# TASK ITEM
Return the following data exactly, with all pictures left out.

# DATASET CONTENT

━━━━━━

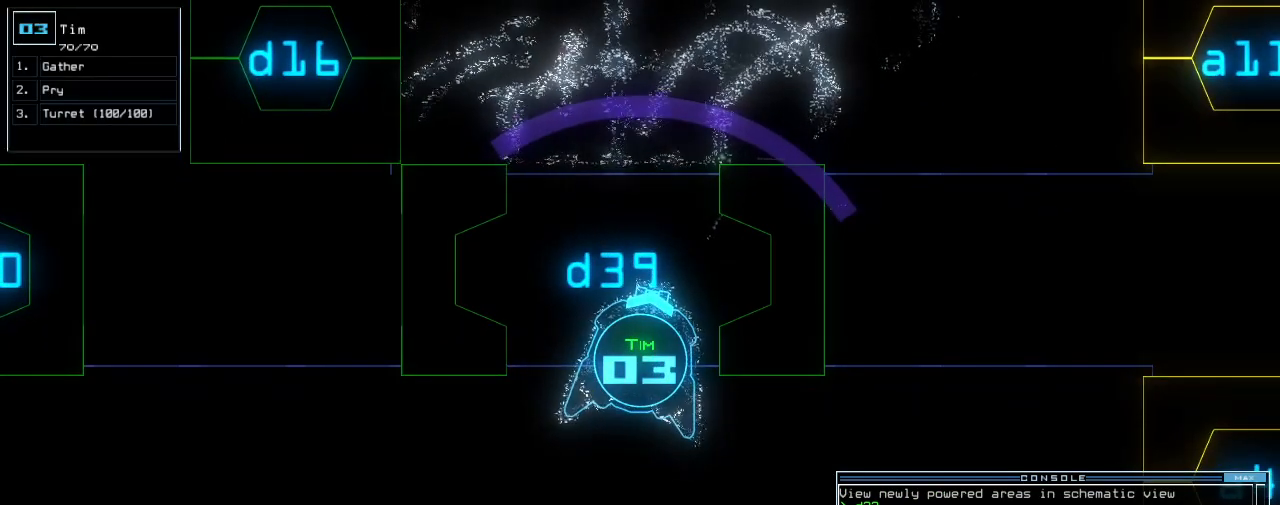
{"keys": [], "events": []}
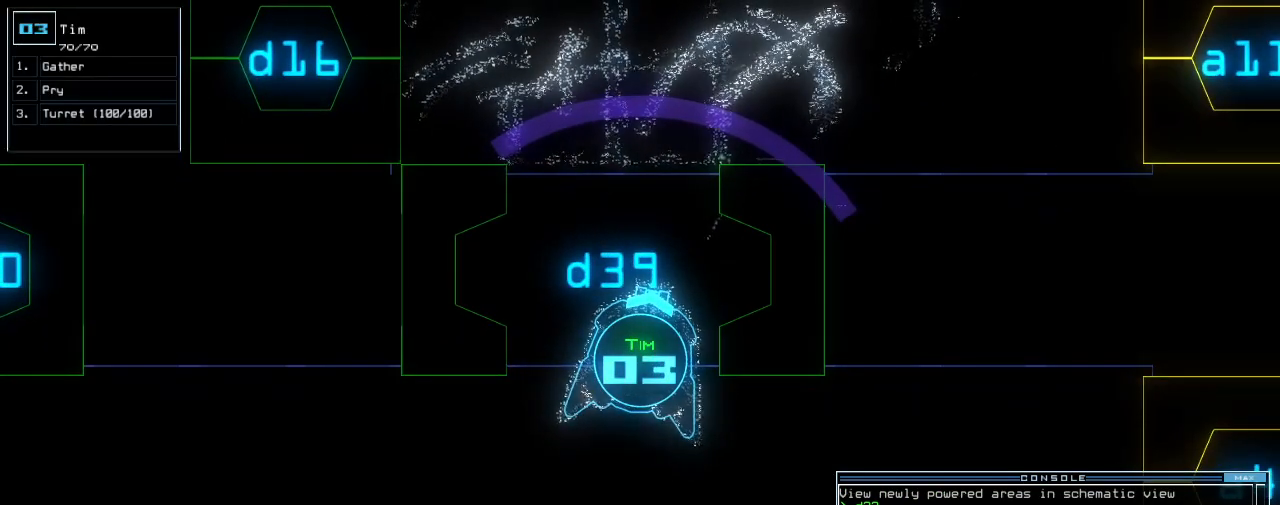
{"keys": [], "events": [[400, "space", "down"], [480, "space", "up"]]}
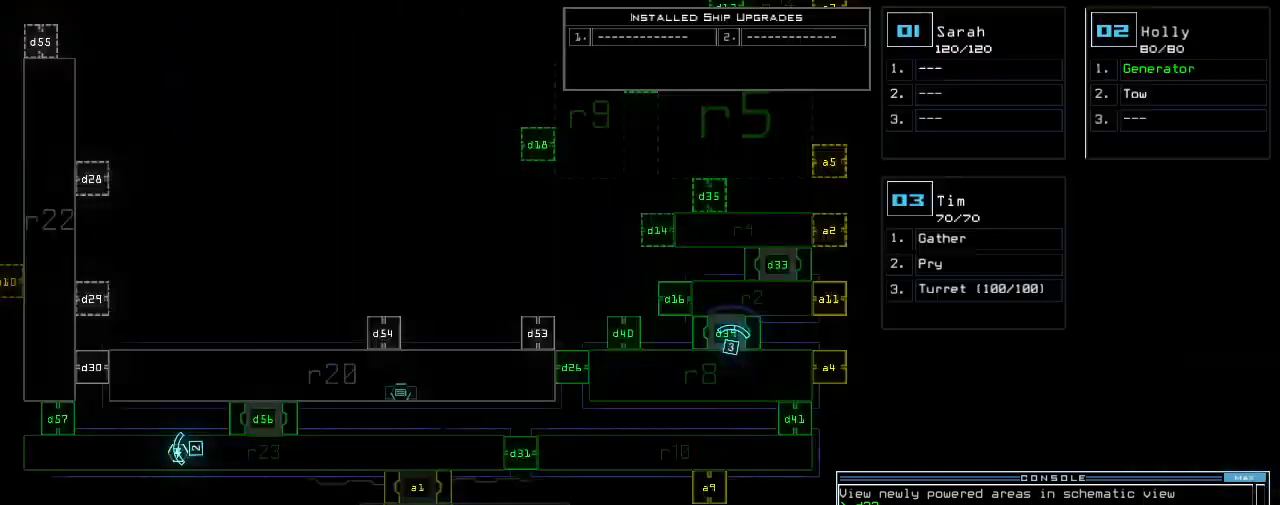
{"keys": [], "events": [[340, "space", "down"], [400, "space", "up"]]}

━━━━━━

# WRITTEN REPLY
{"keys": [], "events": []}
{"keys": [], "events": [[400, "space", "down"], [480, "space", "up"]]}
{"keys": [], "events": [[340, "space", "down"], [400, "space", "up"]]}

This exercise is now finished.